Oh Eun-a was still looking for what she single-handedly began a revolution to find.
She wanted a friend.
So, yes, I can’t hate Oh Eun-a, nevermind Hate Plus her. I wish it had been her that found her way into some strange AI pod, and it could have been her decompiled data that I ran off with during the investigation of the Mugunghwa hulk. As we left together, *Oh Eun-a and I, I’d tell her she’d found the friend and lover she’d always needed.
Think of how tragic that is.

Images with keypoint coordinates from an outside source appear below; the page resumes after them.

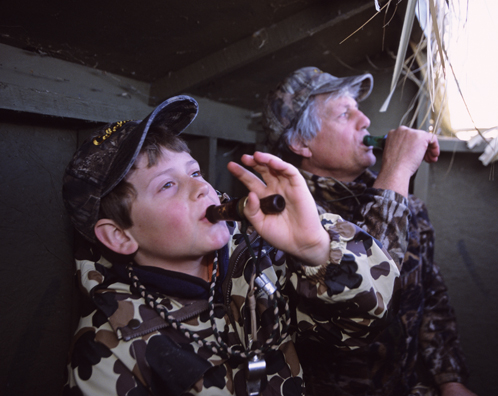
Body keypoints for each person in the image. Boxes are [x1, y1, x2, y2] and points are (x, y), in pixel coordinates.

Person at [61, 95, 404, 396]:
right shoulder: (108, 348)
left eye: (194, 173)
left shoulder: (258, 251)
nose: (202, 189)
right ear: (120, 236)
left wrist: (316, 248)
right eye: (167, 185)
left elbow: (364, 327)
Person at [263, 67, 476, 396]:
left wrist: (450, 381)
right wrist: (397, 167)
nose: (364, 120)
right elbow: (371, 286)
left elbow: (431, 297)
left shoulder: (409, 206)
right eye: (345, 113)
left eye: (358, 109)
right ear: (301, 142)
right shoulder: (284, 222)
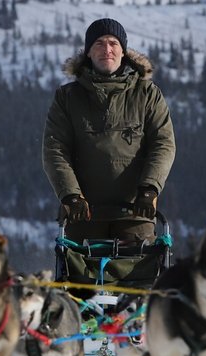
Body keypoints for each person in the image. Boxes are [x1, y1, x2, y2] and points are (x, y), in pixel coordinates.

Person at [42, 18, 175, 243]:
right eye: (99, 44)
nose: (107, 49)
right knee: (81, 277)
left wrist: (150, 188)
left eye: (113, 43)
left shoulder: (147, 94)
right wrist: (71, 196)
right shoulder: (67, 98)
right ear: (88, 53)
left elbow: (163, 144)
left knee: (139, 277)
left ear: (123, 51)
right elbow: (55, 150)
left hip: (136, 214)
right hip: (83, 216)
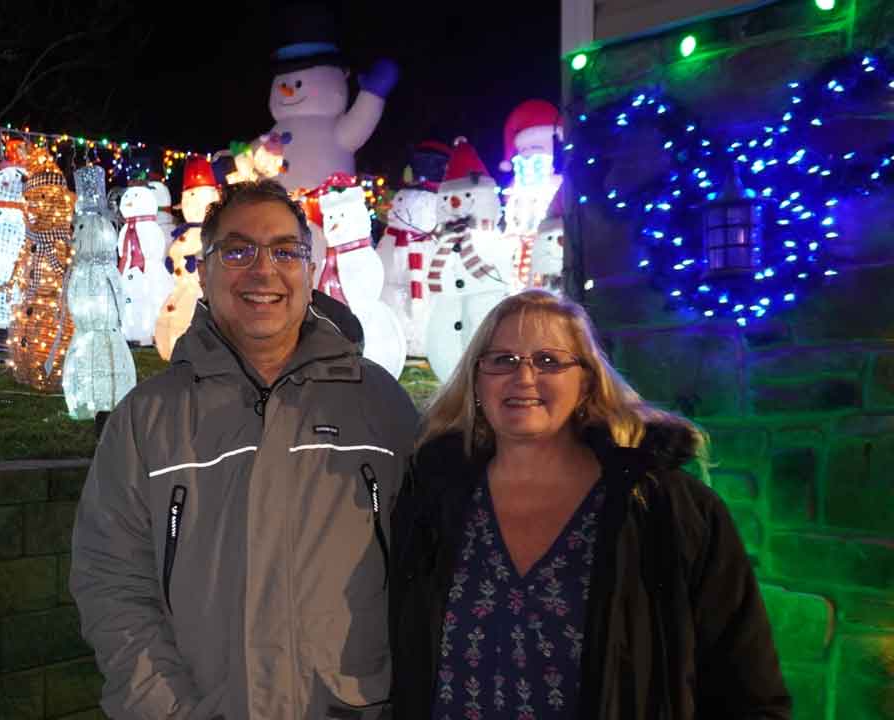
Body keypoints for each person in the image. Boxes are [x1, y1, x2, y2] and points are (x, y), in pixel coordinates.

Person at [71, 179, 419, 719]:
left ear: (308, 271)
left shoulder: (380, 406)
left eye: (285, 251)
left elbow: (427, 573)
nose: (263, 270)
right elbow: (111, 581)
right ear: (203, 273)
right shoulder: (148, 418)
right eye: (237, 251)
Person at [389, 290, 790, 719]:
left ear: (586, 382)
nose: (523, 377)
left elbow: (748, 691)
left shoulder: (664, 509)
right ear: (476, 380)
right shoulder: (432, 501)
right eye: (502, 360)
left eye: (548, 361)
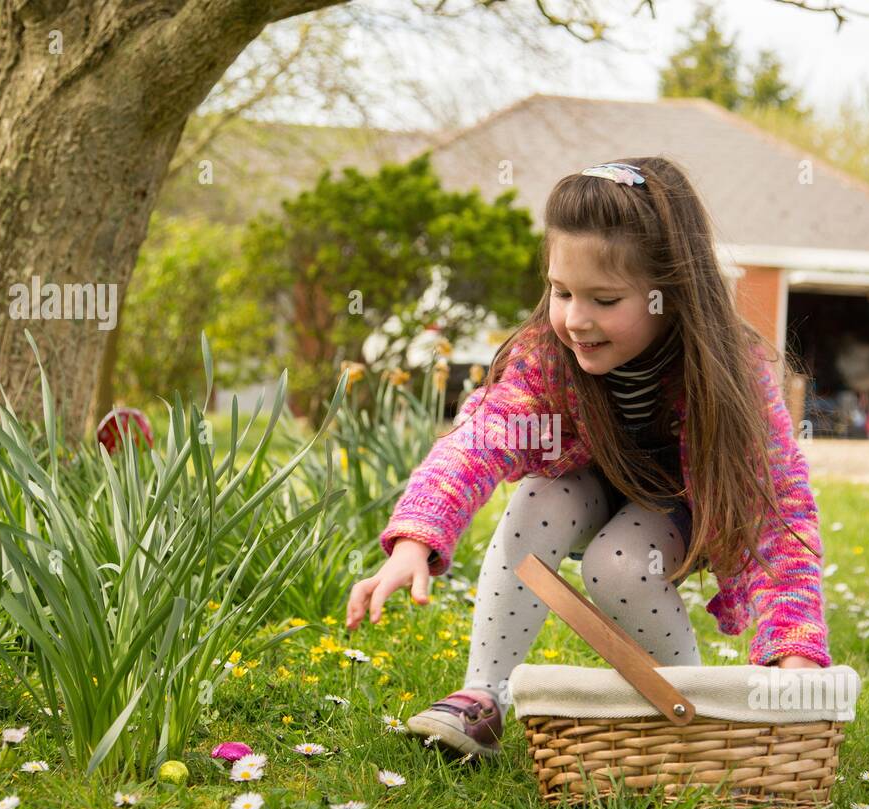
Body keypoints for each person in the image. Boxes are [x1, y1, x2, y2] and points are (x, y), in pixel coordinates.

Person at [345, 157, 831, 759]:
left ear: (669, 297)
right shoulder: (546, 361)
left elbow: (777, 511)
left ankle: (693, 711)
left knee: (619, 564)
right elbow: (478, 441)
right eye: (561, 291)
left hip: (672, 506)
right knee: (538, 497)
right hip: (584, 486)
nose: (576, 319)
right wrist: (418, 538)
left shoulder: (731, 378)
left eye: (604, 298)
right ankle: (482, 697)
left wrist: (795, 645)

A formidable genius who selflessly changed the course of history, all in the hopes of having someone to call her own, only to end up ignored, mistreated, and blamed by the future for the sins of those she submitted to. Do I hate her? I want to cry for her.
She’s no monster, *Hyun-ae. She’s the only decent one of the whole lot.
My thoughts: Eun-a had a noble ideal: she simply wanted to replace the existing, inefficient bureaucracy with something that was focused on actually improving the lives of the people. But somehow, she got corrupted and twisted along the way due to the circumstances of the people around her. It’s very ironic that she would end up reactivating *Mute in order to have a friend to confide with, especially when Old *Mute was her bitter enemy before the clean slate. Also, *Mute was reactivated the day after Heo Seo-yeong’s funeral. Yet another irony.
Hate Plus is filled with many more interesting ironies (most of them tragic). I hope to examine them one day in a future article, because narrative ironies are always fun to read about.
Until then, I need to bake a cake first.